Just to add. You know one thing a hell of a lot of Chechens (whether pro-Russian or nationalist like me ... even the odd Wahabbite would you believe!) agree on, is that the Soviet Union from Khrushchev until 1989 was actually the time when Chechens (to quote Macmillan?)..."never had it so good."

Of course, no Chechen would look back to Stalin's rule with any nostalgia...the 1944 Deportations ensure that...but the bit after Stalin was a bit of a "socialist paradise" for us.
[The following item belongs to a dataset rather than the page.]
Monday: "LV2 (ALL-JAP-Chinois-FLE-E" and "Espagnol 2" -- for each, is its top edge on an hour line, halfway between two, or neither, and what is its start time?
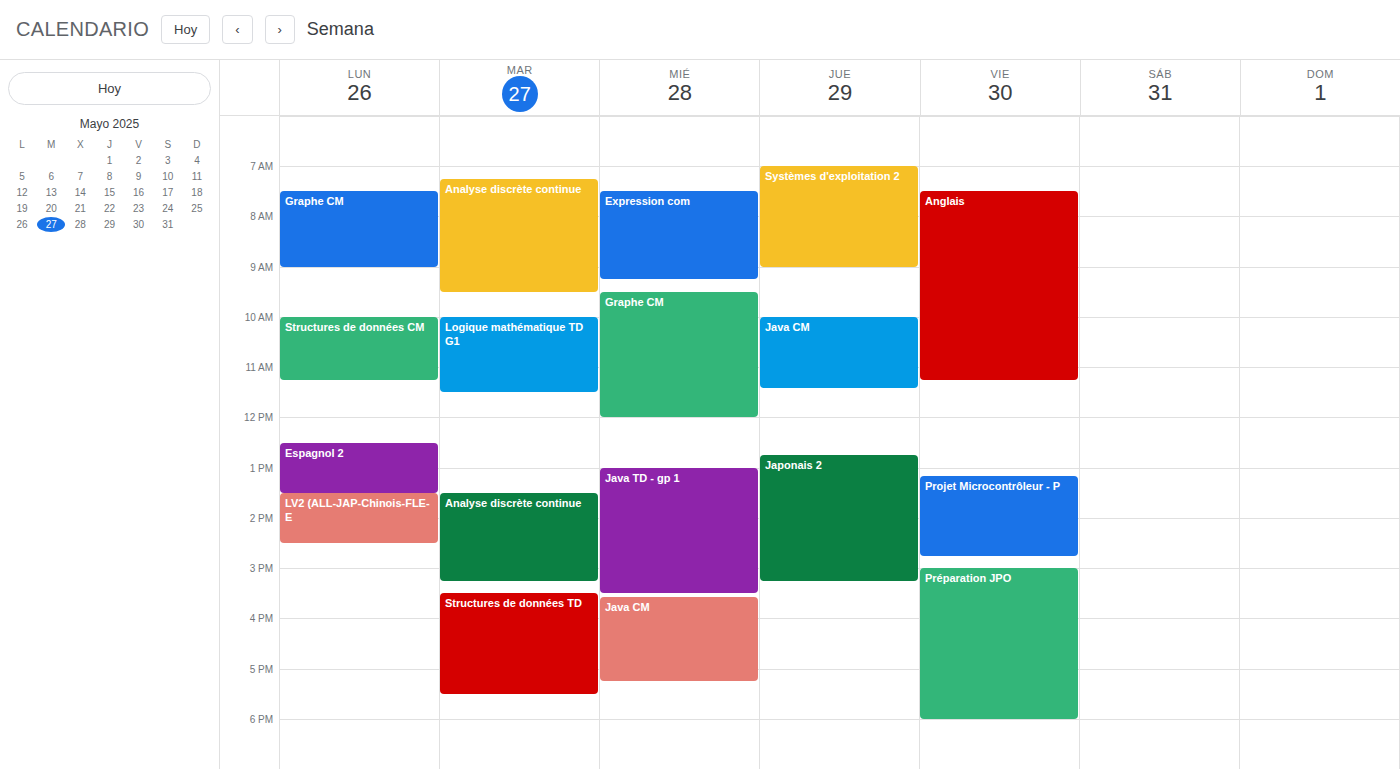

"Fuck 2004 give me 1984!" - graffiti written on the side of one of Grozny's few standing walls (I got this from a photograph taken by a Chechen journalist in February of this year).

[...]

I'd also argue that like in Yugoslavia, the USSR also produced a genuine sense of Soviet pan-national pride (it wasn't all based on fear). Look, the open racism towards people of Caucasian and Central Asian nationality within present-day Russia was fairly negligible (at least not so open, violent and wide-spread) during Soviet days. Many of the Chechen Rebel leadership had gained their first fighting experience during the Red Army's campaign in Afghanistan...where they served the Soviet State out of genuine loyalty...not coercion.

Now, picture 1984, you're in the Red Army Base at Bagram. What do you see? Chechens, Russians, Ukrainians, Georgians, Ossetians, Ingush, Tajik, Turkmen etc serving side-by-side in Afghanistan (admittedly in an unjust war...though I'm not arguing about the rights and wrongs of that bullshit war), breaking bread together, sharing a glass of vodka, passing round a nice, fat joint of sweet Afghan Gold after taking on the Dushmani (Red Army slang for the Afghan Mujis). That scenario, seen through today's former Soviet Union, is almost unimaginable.

Okay, I'm not trying to make the post-Stalin Soviet Union look like some "Arcadia" but it bloody well was in terms of inter-ethnic relations as compared to the present.
As one grieving relative in Beslan said this weekend, 'Things like this simply did not happen in the Soviet Union.' Nobody could have imagined in 1989 or 1991 that children in what was then the Soviet Union would one day be reduced to eating the flowers they had brought, one bright September morning, to give their teachers.